Abolishing slavery was eventually assimilated as an aim for the preservation of the union by 1863. The end of the civil war ended the institution of slavery and secession by the southern states. The Confederacy was founded by Alexander to fight for the rights of slaves. The institution of slavery was built on racism, and it was difficult for the confederacy to fight for their rights. Racism continued even in the Reconstruction Era between 1865 and 1877. This undermined the 13th, 14th, and 15th constitutional amendments. The rights of the African Americans eroded in the following decades, and they were marginalized and segregated politically and economically. The white supremacy in the south was still evident after the civil war. Three black Americans could be lynched every week in the south between 1890 and 1920. Black Americans had to pay taxes but were denied the constitutional rights enjoyed by the whites (Glatthaar and Gallagher, 2001).
The government had forgotten the rights of slaves in a rush to prevent the secession of the south. The southern philosophers considered slaves to be contented in slavery since they were committed and faithful to their masters. This made the southerners fight for the existence of the institution of slavery, but they were overwhelmed by the military strength of the Union. This ideology of slavery remained among the southerners as the country progressed to the industrial age and the Progressive Era. The south developed the Great Alibi since its defects became virtues of the war and their defeat turned victory long after the war had ended. The northern states considered themselves to be the savior of the nation by instilling morality to the southern states.
Slavery continued to dominate the disagreements between the north and the south in the 19th century.

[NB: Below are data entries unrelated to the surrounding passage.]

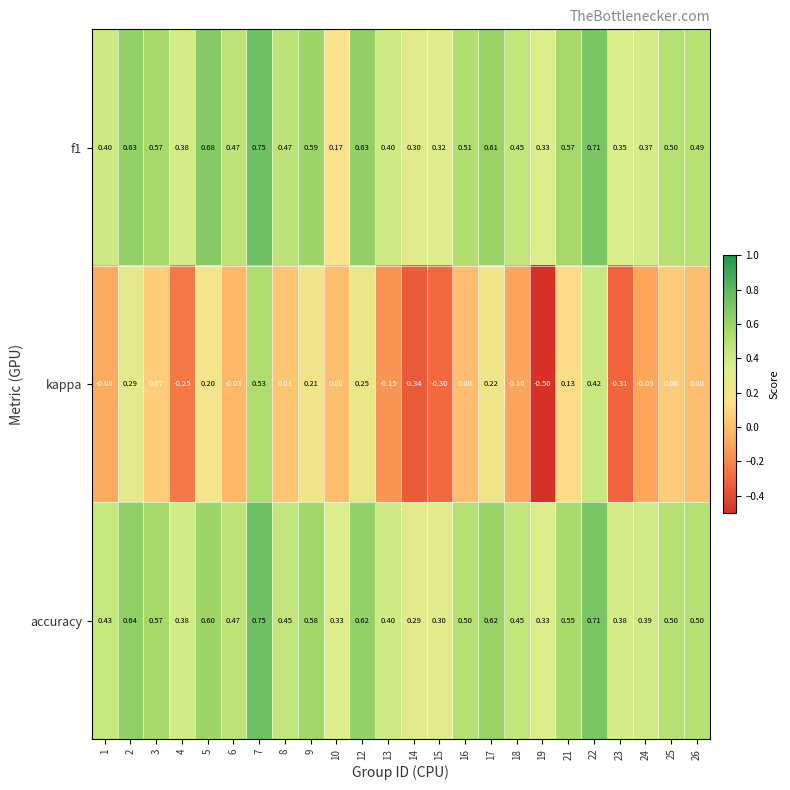

Which series changed the most between 6 and 17?

kappa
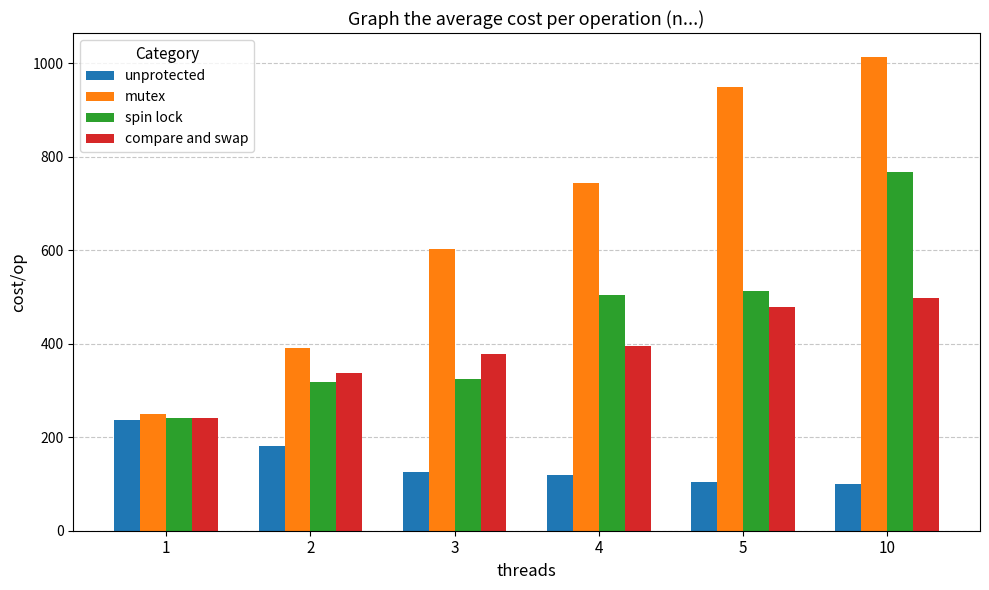

Reading left to right, list all the values displayed in this chart.

unprotected: 1=236	2=182	3=125	4=119	5=105	10=100
mutex: 1=249	2=390	3=603	4=744	5=950	10=1014
spin lock: 1=241	2=318	3=324	4=505	5=513	10=768
compare and swap: 1=241	2=338	3=379	4=396	5=479	10=498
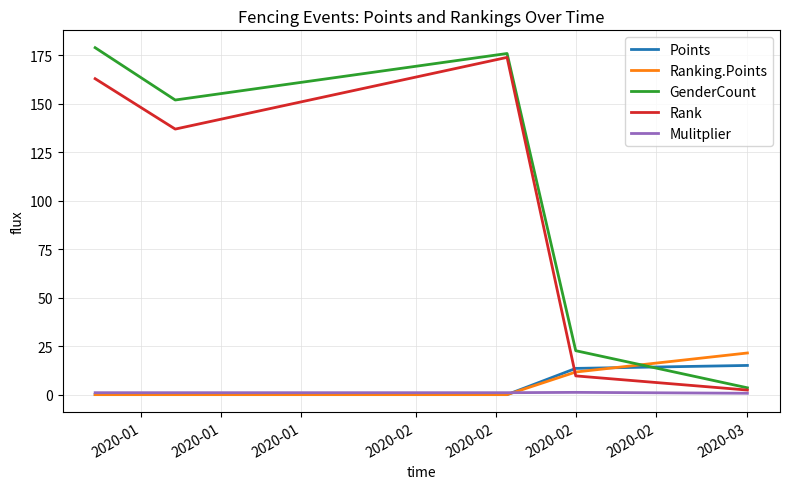

True or false: Rank and Mulitplier intersect in this chart.

False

The southern states took long to reconstruct due to destruction by the north that was better armed and had bigger troops than the southern forces. The civil war erupted in 1861, but the differences between the two sides began with the Declaration of Independence. The declaration did not address the abolition of slavery effectively, and the African Americans were granted fewer rights than the whites. These rights were still debatable between the abolitionists and the southern masters. The war stopped in 1865, but its legacy still exists in the current society. The war granted freedom to the slaves, and it gave them constitutional rights even though they were fully entitled to these rights several decades after the war.
Ford, C. T. (2004). The American Civil War: An overview. Berkeley Heights, NJ: Enslow
Glatthaar, J. T., & Gallagher, G. W. (2001). The American Civil War. Oxford: Osprey Military.